§ **ACTION ITEM**:
Copy every line of the records below word for word, leaving out the picture markers.

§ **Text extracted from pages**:
--- START ---

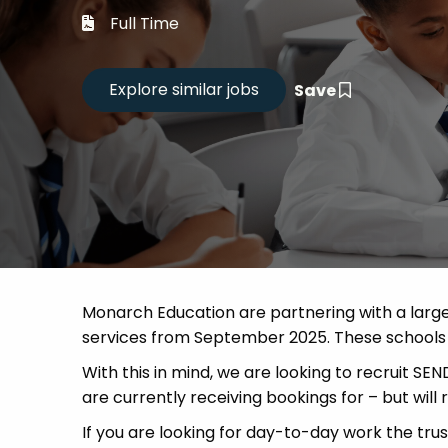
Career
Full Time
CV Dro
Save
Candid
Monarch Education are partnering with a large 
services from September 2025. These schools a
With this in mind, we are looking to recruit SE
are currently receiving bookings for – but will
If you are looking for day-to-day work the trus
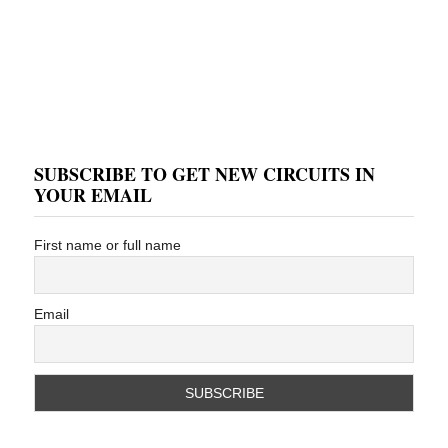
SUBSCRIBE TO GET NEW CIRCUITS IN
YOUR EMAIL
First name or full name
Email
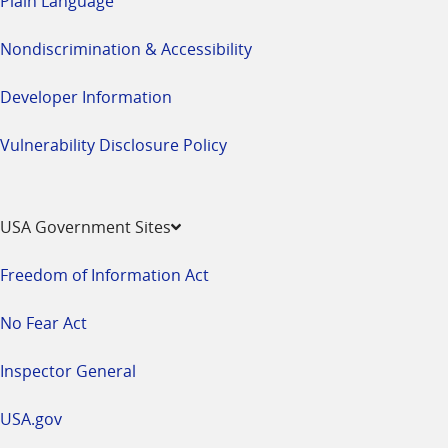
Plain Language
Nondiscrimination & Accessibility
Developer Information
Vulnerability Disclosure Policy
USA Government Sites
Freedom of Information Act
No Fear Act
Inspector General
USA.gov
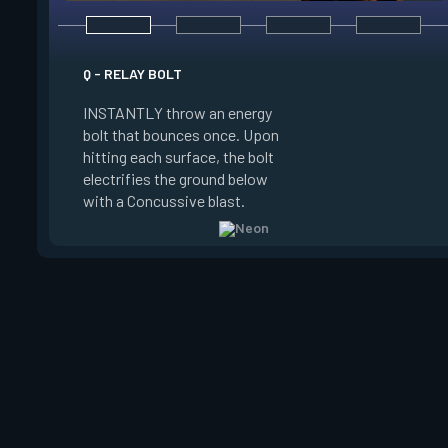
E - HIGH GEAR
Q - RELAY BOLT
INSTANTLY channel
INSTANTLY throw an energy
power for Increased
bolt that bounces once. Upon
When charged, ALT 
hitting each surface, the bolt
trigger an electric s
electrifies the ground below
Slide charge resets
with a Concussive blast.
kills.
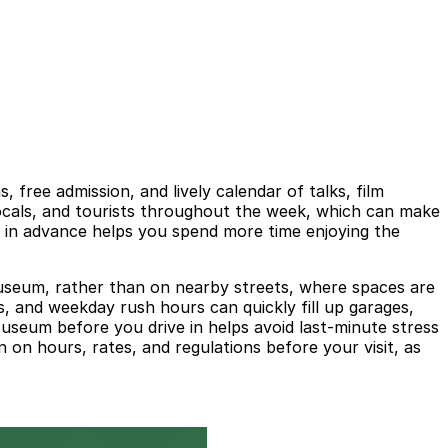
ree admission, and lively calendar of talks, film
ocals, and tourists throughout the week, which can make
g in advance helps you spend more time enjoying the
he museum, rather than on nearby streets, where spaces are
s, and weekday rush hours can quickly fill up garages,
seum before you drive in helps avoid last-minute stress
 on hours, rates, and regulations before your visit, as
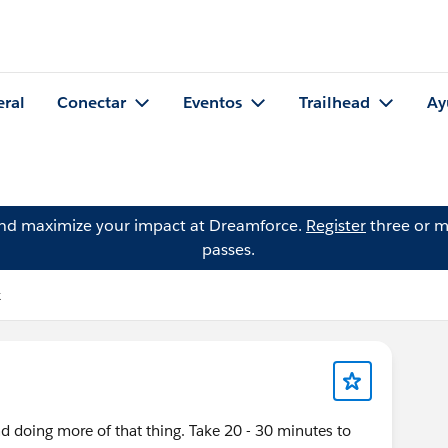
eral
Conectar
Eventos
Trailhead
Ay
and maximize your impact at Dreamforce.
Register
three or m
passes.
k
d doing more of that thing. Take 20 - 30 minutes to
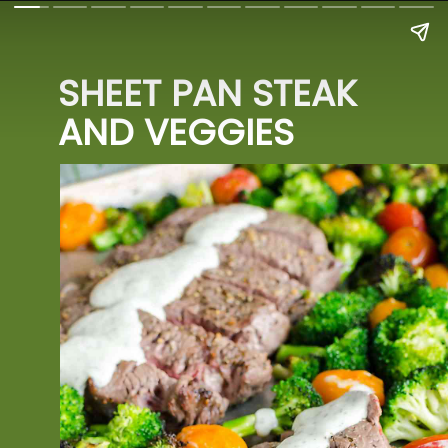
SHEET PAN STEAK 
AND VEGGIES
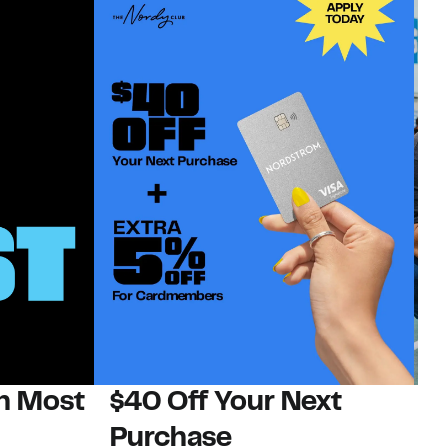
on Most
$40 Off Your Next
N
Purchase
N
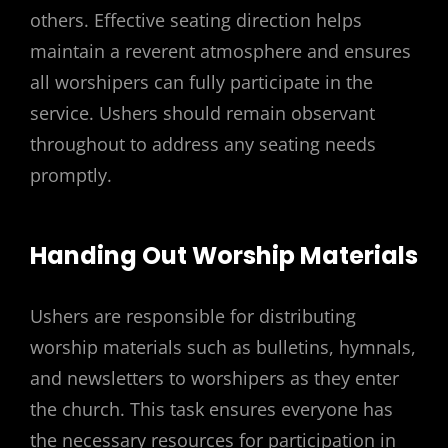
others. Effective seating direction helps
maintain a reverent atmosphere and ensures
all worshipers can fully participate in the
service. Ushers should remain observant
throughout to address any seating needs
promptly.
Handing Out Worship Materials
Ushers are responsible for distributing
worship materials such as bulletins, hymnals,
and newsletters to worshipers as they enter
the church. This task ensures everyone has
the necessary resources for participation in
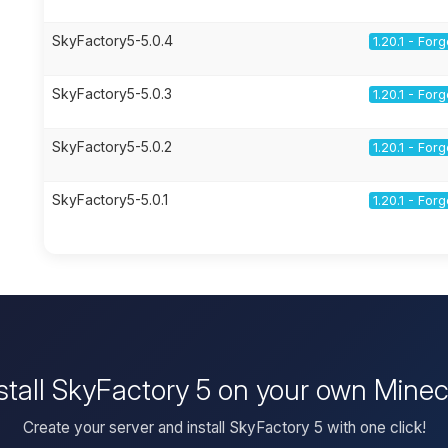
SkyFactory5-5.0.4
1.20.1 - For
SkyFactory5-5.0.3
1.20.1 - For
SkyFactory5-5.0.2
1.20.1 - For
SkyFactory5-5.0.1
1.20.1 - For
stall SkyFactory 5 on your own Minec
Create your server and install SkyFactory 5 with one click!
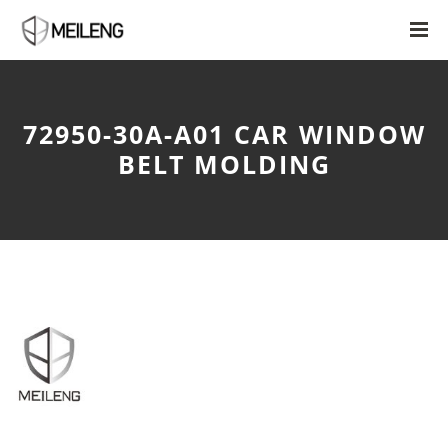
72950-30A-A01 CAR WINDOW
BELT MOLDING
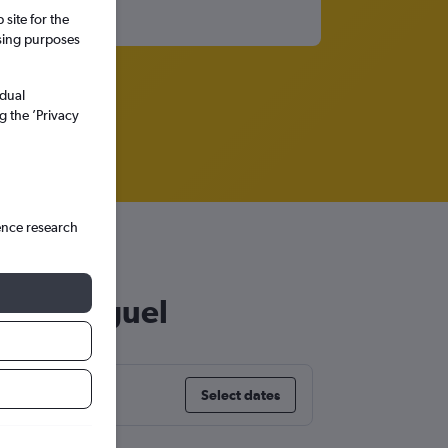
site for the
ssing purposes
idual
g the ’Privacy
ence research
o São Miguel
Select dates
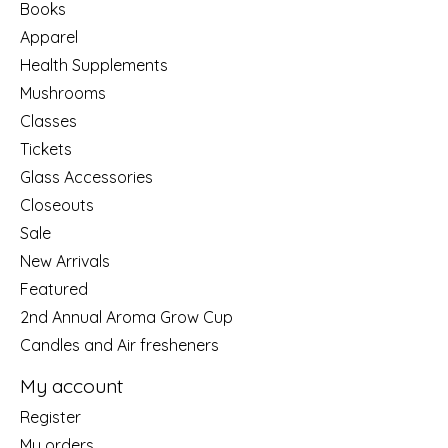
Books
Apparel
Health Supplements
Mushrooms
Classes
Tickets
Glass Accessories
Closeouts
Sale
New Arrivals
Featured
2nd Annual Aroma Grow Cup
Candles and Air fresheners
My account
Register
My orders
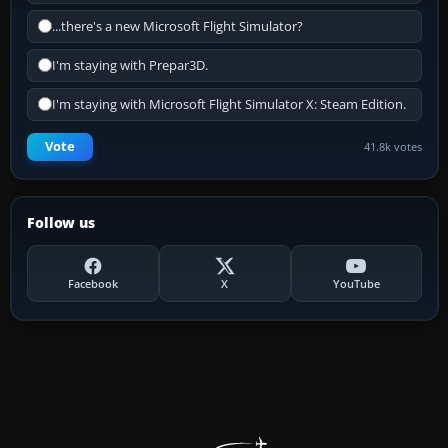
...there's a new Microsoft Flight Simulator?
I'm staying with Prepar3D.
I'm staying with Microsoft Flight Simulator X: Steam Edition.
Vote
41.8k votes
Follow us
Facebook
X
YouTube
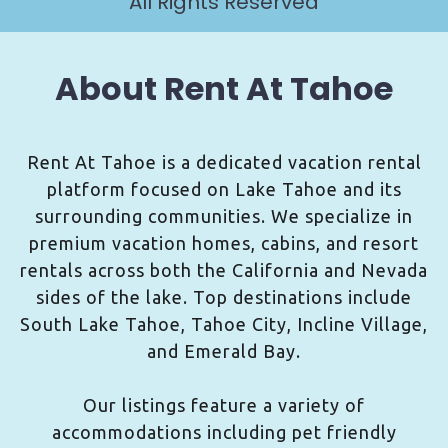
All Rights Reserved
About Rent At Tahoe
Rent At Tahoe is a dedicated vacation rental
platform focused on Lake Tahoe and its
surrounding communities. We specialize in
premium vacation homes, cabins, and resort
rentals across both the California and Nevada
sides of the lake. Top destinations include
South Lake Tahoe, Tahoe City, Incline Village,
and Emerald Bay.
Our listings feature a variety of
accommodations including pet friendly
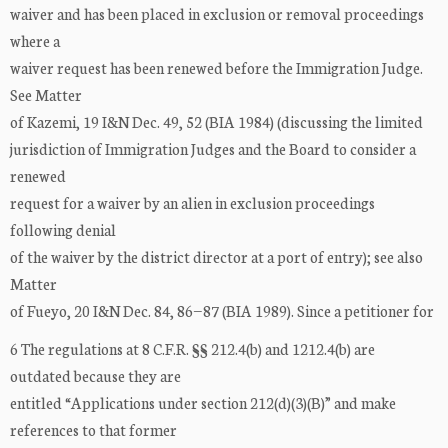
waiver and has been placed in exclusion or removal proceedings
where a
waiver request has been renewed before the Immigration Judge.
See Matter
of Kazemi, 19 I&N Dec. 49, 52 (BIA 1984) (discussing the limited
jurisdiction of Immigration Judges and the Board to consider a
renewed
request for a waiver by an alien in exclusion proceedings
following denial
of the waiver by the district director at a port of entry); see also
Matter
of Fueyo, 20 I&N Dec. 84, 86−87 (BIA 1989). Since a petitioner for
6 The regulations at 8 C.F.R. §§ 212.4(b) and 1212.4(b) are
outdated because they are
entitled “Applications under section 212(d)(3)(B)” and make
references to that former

--- END ---

§ **ANSWER TO THIS EXERCISE**:
Career
Full Time
CV Dro
Save
Candid
Monarch Education are partnering with a large 
services from September 2025. These schools a
With this in mind, we are looking to recruit SE
are currently receiving bookings for – but will
If you are looking for day-to-day work the trus
SUBSCRIBE TO GET NEW CIRCUITS IN
YOUR EMAIL
First name or full name
Email
Plain Language
Nondiscrimination & Accessibility
Developer Information
Vulnerability Disclosure Policy
USA Government Sites
Freedom of Information Act
No Fear Act
Inspector General
USA.gov
E - HIGH GEAR
Q - RELAY BOLT
INSTANTLY channel
INSTANTLY throw an energy
power for Increased
bolt that bounces once. Upon
When charged, ALT 
hitting each surface, the bolt
trigger an electric s
electrifies the ground below
Slide charge resets
with a Concussive blast.
kills.
ree admission, and lively calendar of talks, film
ocals, and tourists throughout the week, which can make
g in advance helps you spend more time enjoying the
he museum, rather than on nearby streets, where spaces are
s, and weekday rush hours can quickly fill up garages,
seum before you drive in helps avoid last-minute stress
 on hours, rates, and regulations before your visit, as
eral
Conectar
Eventos
Trailhead
Ay
and maximize your impact at Dreamforce.
Register
three or m
passes.
k
d doing more of that thing. Take 20 - 30 minutes to
SHEET PAN STEAK 
AND VEGGIES
on Most
$40 Off Your Next
N
Purchase
N
others. Effective seating direction helps
maintain a reverent atmosphere and ensures
all worshipers can fully participate in the
service. Ushers should remain observant
throughout to address any seating needs
promptly.
Handing Out Worship Materials
Ushers are responsible for distributing
worship materials such as bulletins, hymnals,
and newsletters to worshipers as they enter
the church. This task ensures everyone has
the necessary resources for participation in
SkyFactory5-5.0.4
1.20.1 - For
SkyFactory5-5.0.3
1.20.1 - For
SkyFactory5-5.0.2
1.20.1 - For
SkyFactory5-5.0.1
1.20.1 - For
stall SkyFactory 5 on your own Minec
Create your server and install SkyFactory 5 with one click!
72950-30A-A01 CAR WINDOW
BELT MOLDING
site for the
ssing purposes
idual
g the ’Privacy
ence research
o São Miguel
Select dates
Books
Apparel
Health Supplements
Mushrooms
Classes
Tickets
Glass Accessories
Closeouts
Sale
New Arrivals
Featured
2nd Annual Aroma Grow Cup
Candles and Air fresheners
My account
Register
My orders
...there's a new Microsoft Flight Simulator?
I'm staying with Prepar3D.
I'm staying with Microsoft Flight Simulator X: Steam Edition.
Vote
41.8k votes
Follow us
Facebook
X
YouTube
All Rights Reserved
About Rent At Tahoe
Rent At Tahoe is a dedicated vacation rental
platform focused on Lake Tahoe and its
surrounding communities. We specialize in
premium vacation homes, cabins, and resort
rentals across both the California and Nevada
sides of the lake. Top destinations include
South Lake Tahoe, Tahoe City, Incline Village,
and Emerald Bay.
Our listings feature a variety of
accommodations including pet friendly
waiver and has been placed in exclusion or removal proceedings
where a
waiver request has been renewed before the Immigration Judge.
See Matter
of Kazemi, 19 I&N Dec. 49, 52 (BIA 1984) (discussing the limited
jurisdiction of Immigration Judges and the Board to consider a
renewed
request for a waiver by an alien in exclusion proceedings
following denial
of the waiver by the district director at a port of entry); see also
Matter
of Fueyo, 20 I&N Dec. 84, 86−87 (BIA 1989). Since a petitioner for
6 The regulations at 8 C.F.R. §§ 212.4(b) and 1212.4(b) are
outdated because they are
entitled “Applications under section 212(d)(3)(B)” and make
references to that former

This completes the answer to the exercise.